Bravo team reached the tower only moments later.
‘Move your arse!’ Drake yelled, forcibly shoving Dietrich up the metal ladder to the observation deck. The man was tiring fast, and was using most of his strength just to hold on. Drake knew how he felt.
Then suddenly Keegan appeared at the top, gripped his outstretched hand and hauled him up in a remarkable show of strength for such a small man.
‘Come on, asshole. Get up here.’
Drake went up next, then turned and reached out to help Maras. She didn’t grip his hand, determined to make it by herself.
‘Jesus, you really stirred up a shit storm here,’ Keegan remarked. He had discarded his rifle now, knowing it would be impossible to take the bulky weapon with him.
‘Only thing I could think of
to buy us some time,’ Drake explained. ‘What happened to Mason?’
The older man’s craggy face twisted in a grimace. ‘Took a round in the shoulder. He made it down, though.’
There was nothing more he could do for now. Drake nodded towards the descent rope. ‘All right. Get yourself down there.’
The sniper nodded. ‘You be right behind me, you hear?’
It took him only a few moments to clip himself in. Wasting no time, he jumped up on the parapet, balanced on the edge and vanished into the night, fearless as always.
With Keegan gone, Drake turned his attention to Maras. He had brought a spare climbing harness looped into his belt kit, which he unlatched and shoved at her.
‘Put this on.’
According to Cain, she was fully trained at rappelling and should be able to handle the descent with ease. Experience was one thing, but he had his doubts about whether she could manage the physically demanding task. She was already tired from her exertions, and obviously not in a good place mentally judging by her reaction to the guard.

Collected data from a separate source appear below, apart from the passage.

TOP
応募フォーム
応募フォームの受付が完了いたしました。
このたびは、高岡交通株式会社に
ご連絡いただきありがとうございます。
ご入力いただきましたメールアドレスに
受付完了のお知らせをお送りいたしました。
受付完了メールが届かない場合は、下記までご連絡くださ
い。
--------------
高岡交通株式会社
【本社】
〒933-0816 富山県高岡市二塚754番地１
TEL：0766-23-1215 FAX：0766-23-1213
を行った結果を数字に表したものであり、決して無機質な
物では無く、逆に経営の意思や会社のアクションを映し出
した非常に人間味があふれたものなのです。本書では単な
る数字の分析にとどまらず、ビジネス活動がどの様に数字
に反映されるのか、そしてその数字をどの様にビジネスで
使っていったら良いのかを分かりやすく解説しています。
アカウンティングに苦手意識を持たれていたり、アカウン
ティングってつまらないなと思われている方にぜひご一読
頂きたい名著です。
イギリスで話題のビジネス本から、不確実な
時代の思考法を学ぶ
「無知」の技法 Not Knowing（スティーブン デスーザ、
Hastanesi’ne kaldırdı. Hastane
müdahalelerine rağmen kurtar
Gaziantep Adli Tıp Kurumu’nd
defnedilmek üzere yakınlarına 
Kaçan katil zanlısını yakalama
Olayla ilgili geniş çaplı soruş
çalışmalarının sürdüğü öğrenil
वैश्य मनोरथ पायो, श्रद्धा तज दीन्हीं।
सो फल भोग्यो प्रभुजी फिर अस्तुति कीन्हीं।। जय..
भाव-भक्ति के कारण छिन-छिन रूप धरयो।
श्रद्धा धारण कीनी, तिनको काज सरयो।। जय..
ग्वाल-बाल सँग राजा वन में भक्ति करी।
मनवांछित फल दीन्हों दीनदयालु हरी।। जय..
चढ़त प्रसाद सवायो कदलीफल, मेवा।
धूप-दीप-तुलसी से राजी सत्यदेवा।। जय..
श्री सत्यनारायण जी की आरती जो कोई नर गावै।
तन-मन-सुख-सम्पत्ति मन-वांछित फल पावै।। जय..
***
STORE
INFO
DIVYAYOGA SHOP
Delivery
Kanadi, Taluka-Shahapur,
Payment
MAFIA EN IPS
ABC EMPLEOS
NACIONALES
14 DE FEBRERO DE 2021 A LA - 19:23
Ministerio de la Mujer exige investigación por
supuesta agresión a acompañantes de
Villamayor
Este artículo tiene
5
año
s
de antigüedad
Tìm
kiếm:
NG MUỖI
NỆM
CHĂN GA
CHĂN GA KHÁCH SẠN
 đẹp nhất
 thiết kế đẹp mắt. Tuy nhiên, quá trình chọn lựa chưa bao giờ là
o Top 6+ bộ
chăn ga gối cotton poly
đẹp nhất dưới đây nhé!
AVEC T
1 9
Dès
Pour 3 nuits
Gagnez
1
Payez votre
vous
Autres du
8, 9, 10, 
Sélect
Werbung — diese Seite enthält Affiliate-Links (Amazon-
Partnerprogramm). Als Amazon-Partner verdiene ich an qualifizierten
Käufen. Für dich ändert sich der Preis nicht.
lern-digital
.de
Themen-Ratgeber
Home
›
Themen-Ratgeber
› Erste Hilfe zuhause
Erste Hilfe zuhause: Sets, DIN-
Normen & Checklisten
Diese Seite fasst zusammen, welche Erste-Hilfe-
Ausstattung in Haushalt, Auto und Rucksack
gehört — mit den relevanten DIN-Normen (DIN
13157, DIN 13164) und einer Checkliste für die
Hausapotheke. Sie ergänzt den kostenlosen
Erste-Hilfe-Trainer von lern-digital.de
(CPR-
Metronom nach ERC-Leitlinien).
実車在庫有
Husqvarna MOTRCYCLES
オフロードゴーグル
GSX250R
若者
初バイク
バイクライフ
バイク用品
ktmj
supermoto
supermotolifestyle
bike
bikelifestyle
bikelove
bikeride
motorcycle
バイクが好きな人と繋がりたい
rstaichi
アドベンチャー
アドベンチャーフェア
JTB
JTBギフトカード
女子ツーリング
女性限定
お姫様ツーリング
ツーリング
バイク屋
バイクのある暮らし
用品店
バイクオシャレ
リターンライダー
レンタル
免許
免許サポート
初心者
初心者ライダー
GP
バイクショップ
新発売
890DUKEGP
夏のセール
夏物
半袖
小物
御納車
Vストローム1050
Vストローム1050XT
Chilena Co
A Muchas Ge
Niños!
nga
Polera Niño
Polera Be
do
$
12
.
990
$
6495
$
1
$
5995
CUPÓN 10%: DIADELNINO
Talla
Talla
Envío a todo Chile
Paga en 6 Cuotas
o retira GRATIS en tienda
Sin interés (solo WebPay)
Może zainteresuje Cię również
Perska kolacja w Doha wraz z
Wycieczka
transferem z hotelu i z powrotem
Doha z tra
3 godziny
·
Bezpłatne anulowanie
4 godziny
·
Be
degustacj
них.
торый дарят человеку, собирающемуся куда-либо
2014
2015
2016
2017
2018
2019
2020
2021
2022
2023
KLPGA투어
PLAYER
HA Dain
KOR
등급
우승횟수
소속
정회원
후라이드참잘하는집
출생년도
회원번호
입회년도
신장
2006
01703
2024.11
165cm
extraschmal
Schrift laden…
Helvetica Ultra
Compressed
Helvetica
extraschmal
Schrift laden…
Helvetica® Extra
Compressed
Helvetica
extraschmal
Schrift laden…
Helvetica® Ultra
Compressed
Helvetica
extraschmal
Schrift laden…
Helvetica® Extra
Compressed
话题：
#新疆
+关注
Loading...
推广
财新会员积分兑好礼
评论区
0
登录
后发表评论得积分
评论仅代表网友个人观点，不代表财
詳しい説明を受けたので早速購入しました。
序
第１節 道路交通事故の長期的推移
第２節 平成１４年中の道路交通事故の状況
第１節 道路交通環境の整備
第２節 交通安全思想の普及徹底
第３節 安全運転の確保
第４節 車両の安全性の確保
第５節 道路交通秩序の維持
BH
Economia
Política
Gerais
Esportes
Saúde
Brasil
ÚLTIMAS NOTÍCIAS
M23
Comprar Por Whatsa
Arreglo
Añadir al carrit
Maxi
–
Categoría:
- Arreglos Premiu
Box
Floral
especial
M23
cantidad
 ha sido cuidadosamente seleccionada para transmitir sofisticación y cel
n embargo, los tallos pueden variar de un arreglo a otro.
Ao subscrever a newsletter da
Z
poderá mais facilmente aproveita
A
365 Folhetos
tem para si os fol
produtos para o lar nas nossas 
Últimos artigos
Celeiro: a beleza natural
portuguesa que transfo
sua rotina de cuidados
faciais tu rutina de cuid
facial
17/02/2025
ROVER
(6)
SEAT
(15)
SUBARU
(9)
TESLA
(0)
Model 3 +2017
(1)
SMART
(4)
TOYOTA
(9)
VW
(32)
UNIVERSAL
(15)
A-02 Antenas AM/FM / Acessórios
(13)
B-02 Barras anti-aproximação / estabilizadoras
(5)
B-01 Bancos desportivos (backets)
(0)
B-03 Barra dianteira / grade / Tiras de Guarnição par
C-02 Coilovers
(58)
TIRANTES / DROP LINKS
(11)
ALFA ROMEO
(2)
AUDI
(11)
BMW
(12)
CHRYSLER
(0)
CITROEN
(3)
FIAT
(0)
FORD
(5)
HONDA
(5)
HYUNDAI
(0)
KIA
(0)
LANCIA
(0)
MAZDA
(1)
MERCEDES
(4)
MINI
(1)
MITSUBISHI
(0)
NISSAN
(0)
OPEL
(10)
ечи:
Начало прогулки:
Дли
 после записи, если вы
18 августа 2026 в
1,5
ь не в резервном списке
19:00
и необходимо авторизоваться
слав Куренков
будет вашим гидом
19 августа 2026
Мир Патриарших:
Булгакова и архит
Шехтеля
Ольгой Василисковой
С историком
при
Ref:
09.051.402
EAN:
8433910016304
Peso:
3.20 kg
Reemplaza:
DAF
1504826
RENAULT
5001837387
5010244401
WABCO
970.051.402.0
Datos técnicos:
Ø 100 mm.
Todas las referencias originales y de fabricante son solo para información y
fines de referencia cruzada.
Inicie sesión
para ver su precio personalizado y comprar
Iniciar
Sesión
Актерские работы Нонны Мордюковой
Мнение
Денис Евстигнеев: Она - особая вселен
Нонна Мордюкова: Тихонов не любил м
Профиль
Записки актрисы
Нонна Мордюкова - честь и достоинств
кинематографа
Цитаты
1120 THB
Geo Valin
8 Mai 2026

Still, she seemed to understand what to do, and quickly pulled the two loops of the harness up around her legs, then set about securing the waist straps.
As she worked, Drake dragged Dietrich over to the rope. ‘Come on, mate. This is the fun part,’ he said as he clipped the older man in.
‘I can’t …’ Dietrich protested weakly.
‘Bollocks you can’t,’ Drake snapped. ‘The hitch only needs one hand, and you can brace yourself against the wall with your good leg. Now come on. Move, you lazy arsehole!’
Without waiting for him to reply, he grabbed the wounded man around the waist and hauled him up over the edge of the parapet.
Drake had no way of knowing whether he would make it, but there was nothing he could do about it anyway. There was no time to lower him by hand, and they certainly didn’t have time to rig up a tandem harness. One way or another, Dietrich would have to get through this by himself.
Seeing the fear and worry in his comrade’s eyes, he leaned in close and gripped his shoulder. ‘Just get it done quickly, all right? We can fix you later, but first we have to get out of here.’